The Life – 19 December 2000 – 2.45PM

Soul Destruction - Diary of a London Call Girl

Trudging along the promenade of Manly Beach, I hear a woman say, “This is the life.” We’re in the sun. She’s sitting on a bench, wearing a red bikini, cooking her wrinkles deeper in the rays. I wonder if she’s right. I wonder if there is such a thing as The Life. Is there one for each of us, or are there a few that are right as The Life at different times in our lives?

I’m thinking this because never have I felt that I am where I want to be, doing what I want to do, that what is happening is what I want to happen. My life never feels like The Life. A handful of times, there’ve been moments with my closest friends and my family when, for the shortest of times, I’ve been content, able to forget the past and forget where I’m at in my life in the present. But those times are fleeting. As soon as another circumstance enters my head, the moment is over.

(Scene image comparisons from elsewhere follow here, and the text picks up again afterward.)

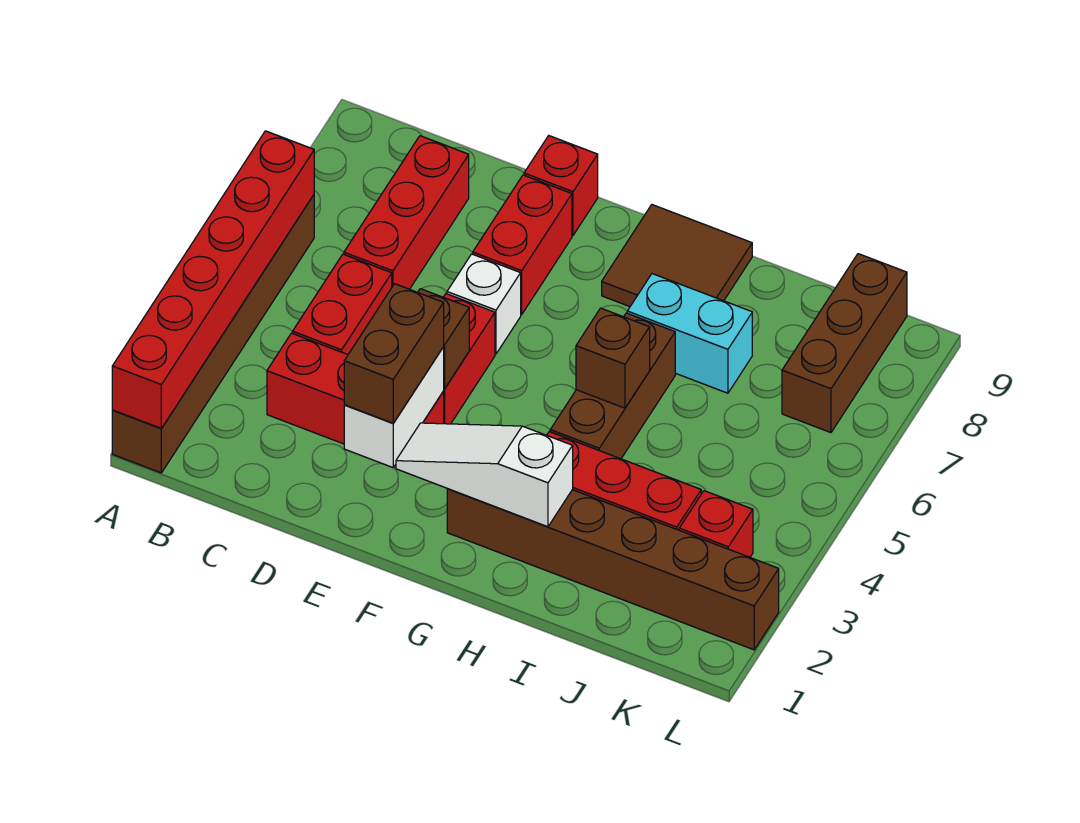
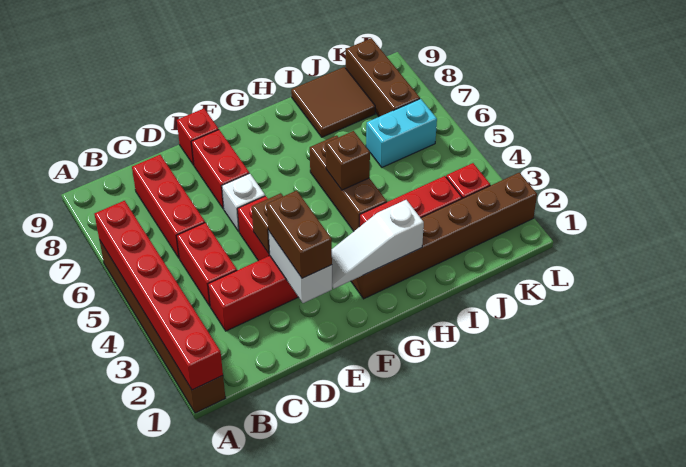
brown 2x2 tile [602,205,752,307] -> brown 2x2 tile moved to [291,67,375,137]
cyan 1x2 brick [627,274,752,393] -> cyan 1x2 brick moved to [366,99,437,167]

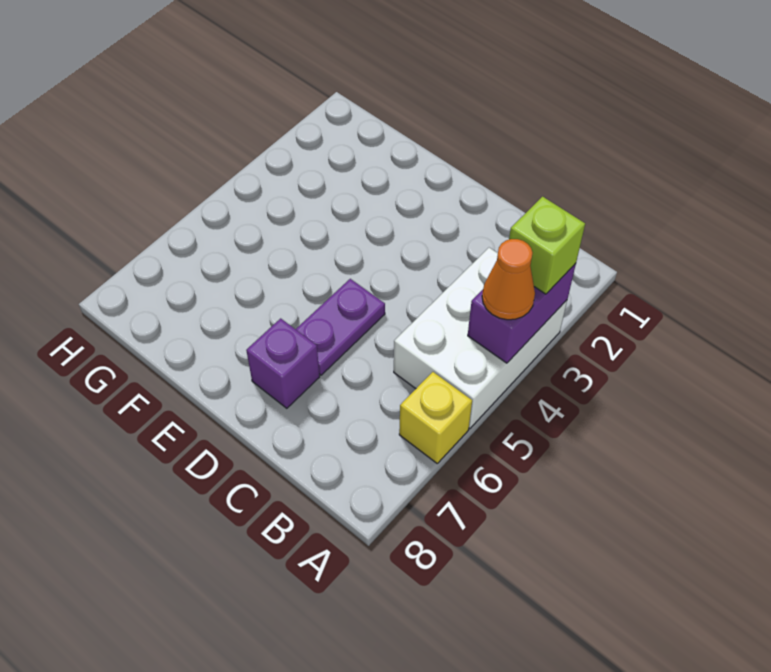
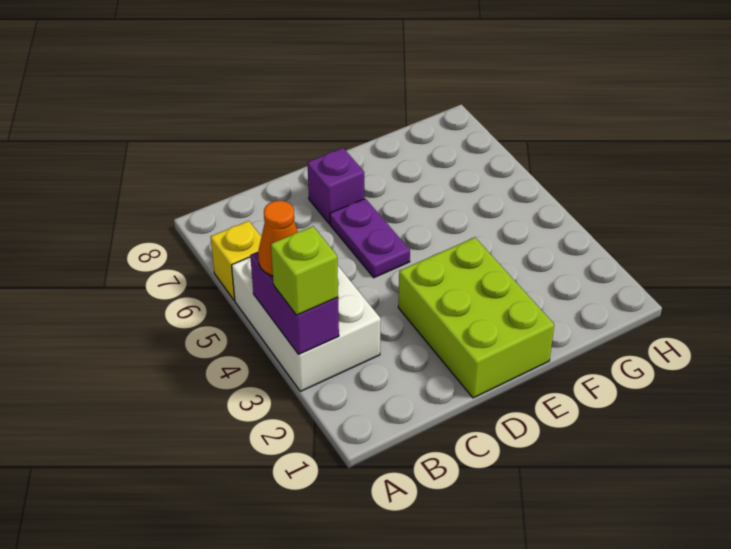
none -> lime 2x3 brick [398,238,554,398]

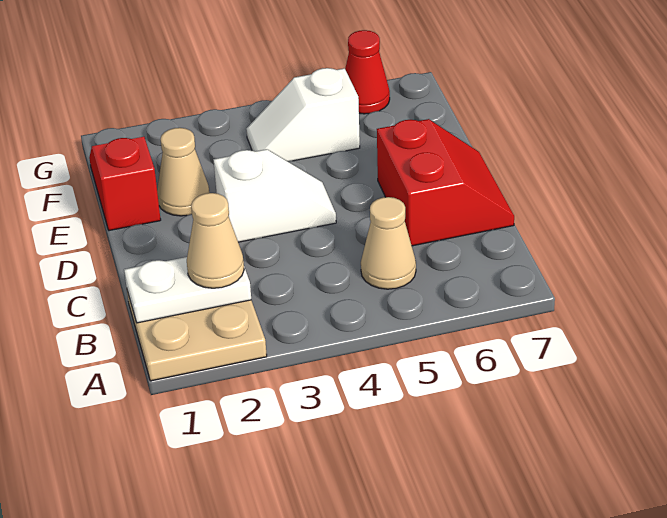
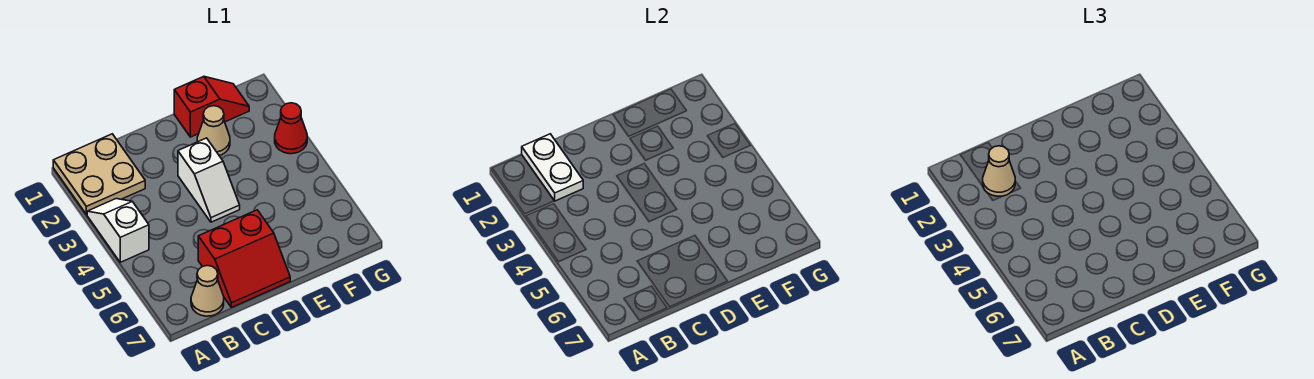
tan 1x1 cone [361,197,416,289] -> tan 1x1 cone moved to [191,266,224,316]
white 1x2 slope [246,68,360,161] -> white 1x2 slope moved to [87,199,149,262]
red 1x1 cone [345,30,390,114] -> red 1x1 cone moved to [275,103,307,154]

If life is what we make it, how we mould it and how we shape it, then mine is contorted. And though I hate to admit it, I have to confess to being the contortionist. My old tool of escapism is anchored in me deep. It’s rusty in my gut and tethered there. I can’t remove it. And without meaning to, I’ve been bending life into ugly and repulsive conditions. When I was a child, it happened to me, but as an adult, I should have had the choice. Living in the ugliness and repulsion for years, it’s become who I am. I feel it, on the inside, ugly and repulsive.

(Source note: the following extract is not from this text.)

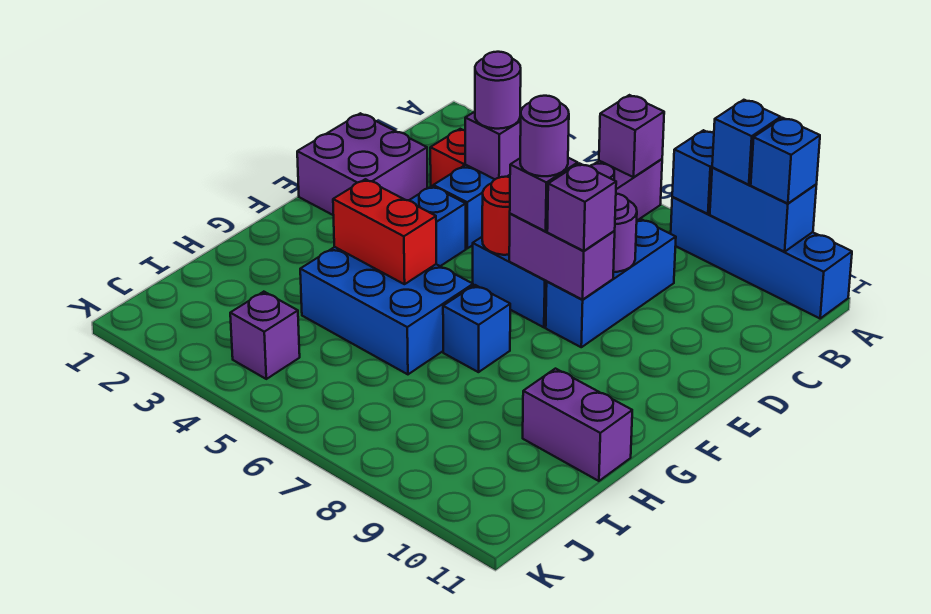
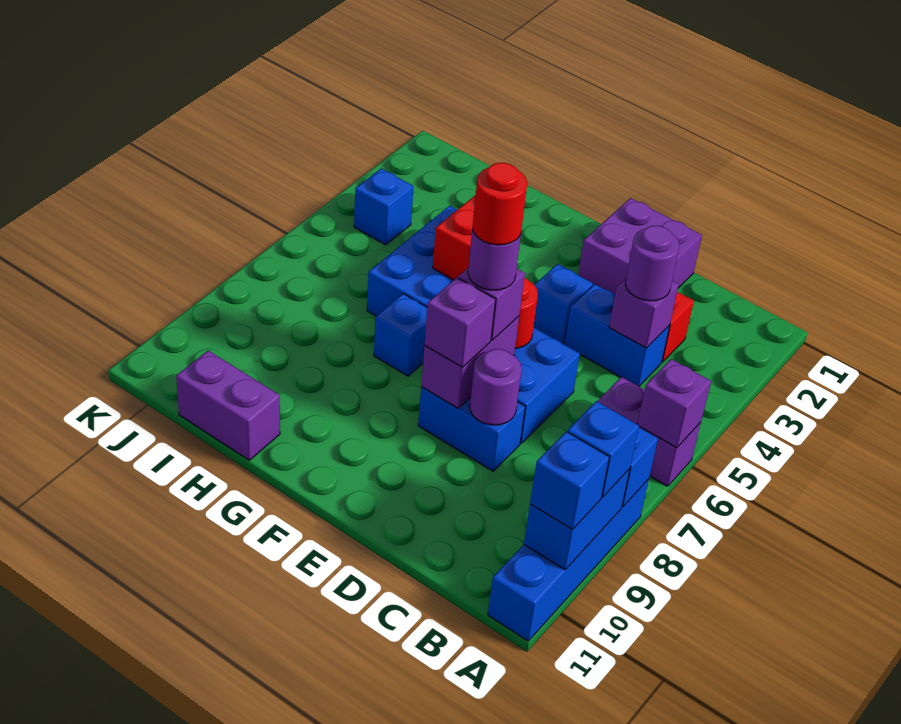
blue 1x3 brick [546,219,676,347] -> blue 1x2 brick [418,387,525,471]
none -> red 1x1 round brick [472,163,527,245]
purple 1x2 brick [523,369,632,481] -> purple 1x2 brick turned to [176,351,280,460]
purple 1x1 brick [230,292,300,379] -> blue 1x1 brick [354,169,413,245]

On the outside, to other people, I know I’m something else, or at least I used to be. In the past, loads of people told me I should have been a model. I had the height, the face and the slim frame. Right now, I’m the slimmest I’ve ever been. But that’s the heroin. It’s not that I’m spending all my money on smack and can’t afford to buy food. I’m just never hungry. I’ve enough money to keep this up for a few more years. But I don’t know how much longer I can go on for. If it was only my appetite heroin took, that would be fine, but it’s taken more. I didn’t feel there was much of my soul left. That’s been stolen piece by piece by the paedophiles and the punters. Heroin’s taken the little they didn’t. I feel more empty than I’ve ever felt.

Although I hate it, it doesn’t even really matter that heroin’s caused abscesses on my arms, killed the life in my eyes, stolen the shine from my long, blonde hair, and dumped the spots of a teenager on my face. And though, at twenty-five, I don’t want these red lumps on my face, it’s not about that. It’s not about any of the outside. It’s about that small piece of my soul that was left. It kept me stronger, kept me wanting life, and now heroin’s stolen that, there’s no light left. Maybe that’s what’s caused my dead eyes.

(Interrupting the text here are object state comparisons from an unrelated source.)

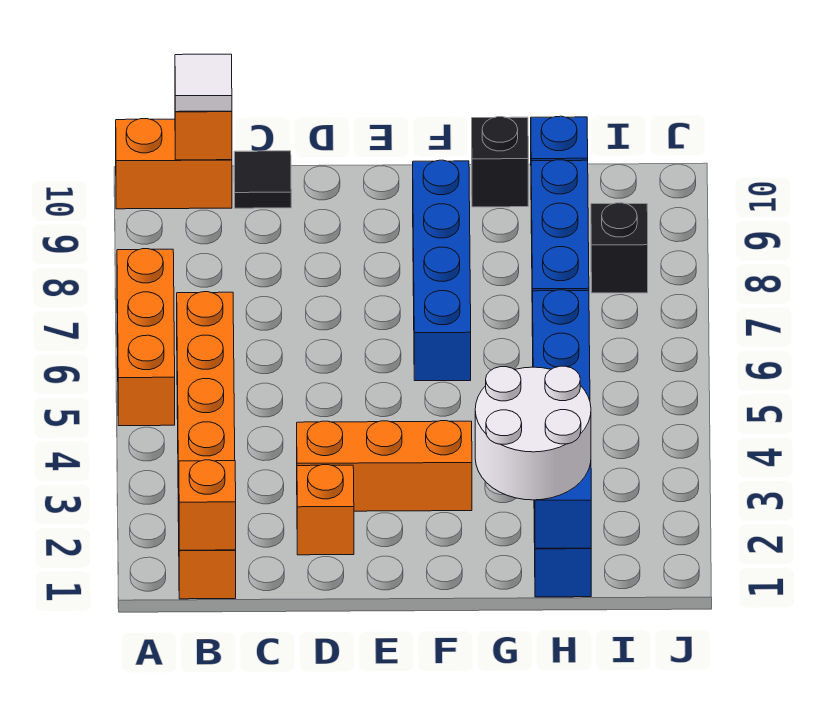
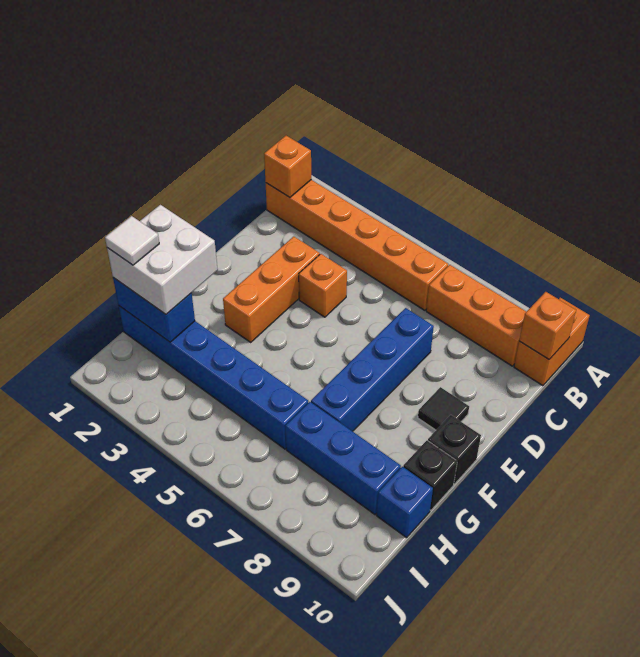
orange 1x3 brick [117,249,175,426] -> orange 1x3 brick moved to [426,265,526,366]
white 1x1 tile [175,54,232,112] -> white 1x1 tile moved to [105,216,159,265]
black 1x1 tile [234,151,291,208] -> black 1x1 tile moved to [418,387,469,430]
orange 1x1 brick [297,465,354,555] -> orange 1x1 brick moved to [299,254,347,317]
blue 1x4 brick [413,160,471,381] -> blue 1x4 brick turned to [311,308,434,431]
white 2x2 round brick [475,366,591,500] -> white 2x2 brick [107,205,218,314]
black 1x1 brick [591,203,648,293] -> black 1x1 brick moved to [428,415,481,484]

I’ve not had a hit for a week. I want one, but I don’t want a life with smack. I don’t want a life without smack either. At first, it took me to heaven. It gave me those fleeting moments where I felt I had The Life. Now, it’s left me in a living hell. Maybe it’s time to end this sham. Life’s never going to be good. It never has been. I wish I was dead.

4 thoughts on “The Life – 19 December 2000 – 2.45PM

  1. Your writing is very powerful, Ruth and Shelley’s pain immediately affected me. I so want everything to be alright for her in the end, but I know reading about her journey will be a dark and uncomfortable one. This story deserves to be published.